• [PROVIDED RECORDS]:

....

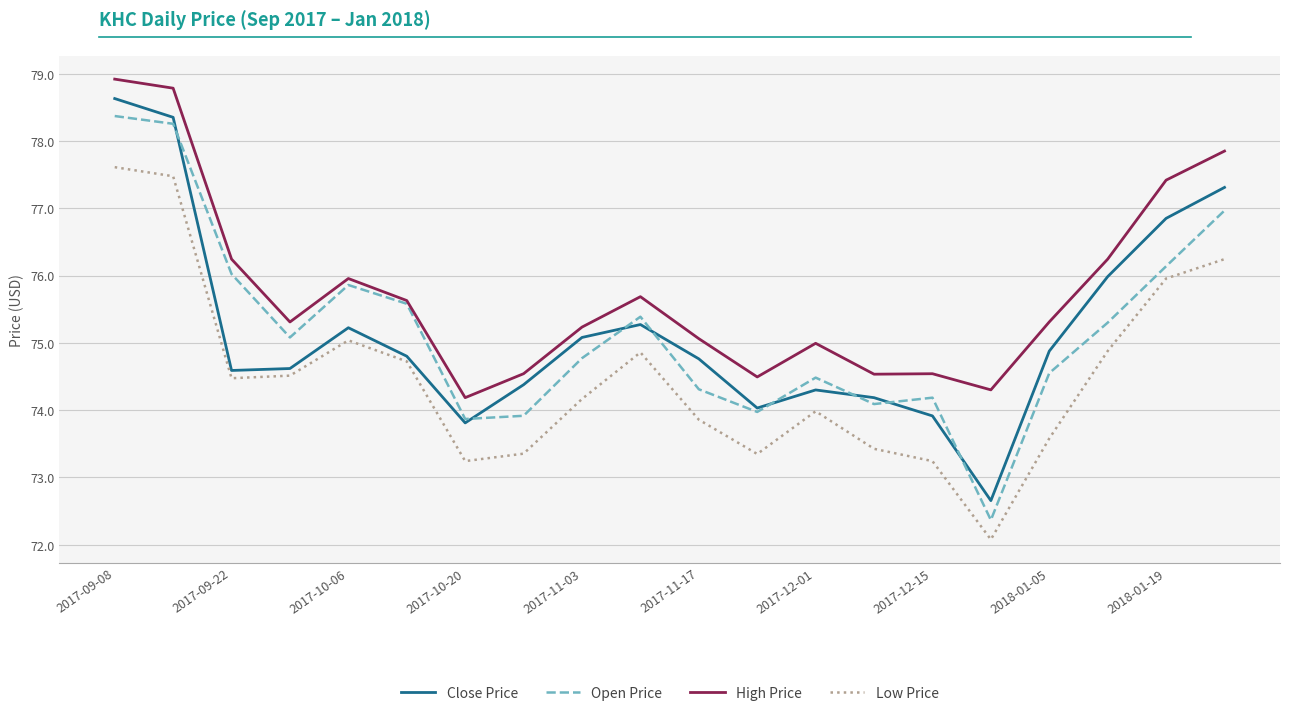

What is the maximum value for High Price?

78.9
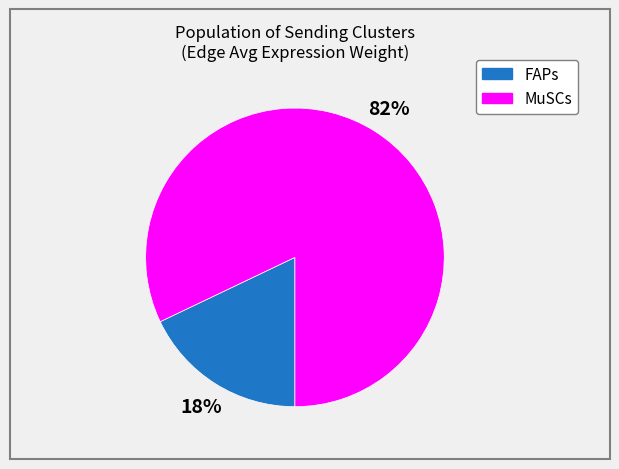

What is the majority slice?

MuSCs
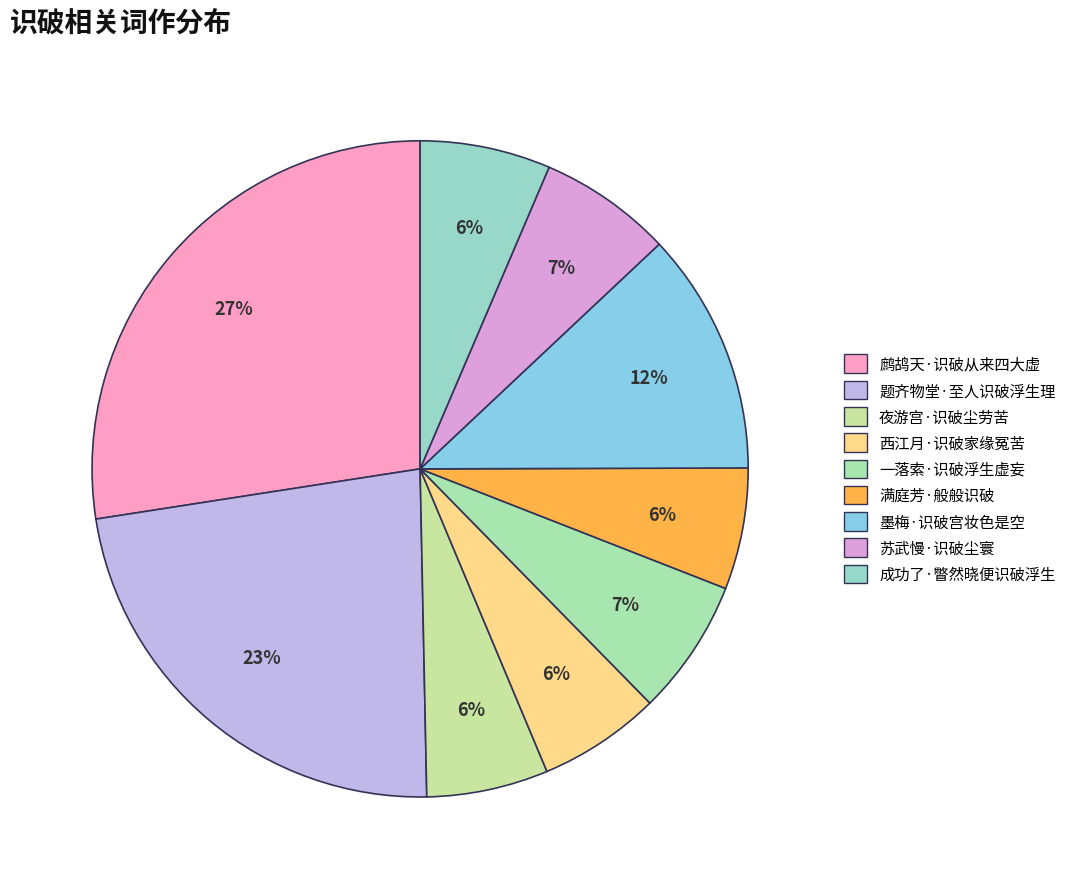

Is it true that 一落索·识破浮生虚妄 is 7% of the pie?

True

....

• [WORK REQUEST]: How many lines in the items above contain the word "What"? Reply with the number alone.

• [RESULT BELOW]: 2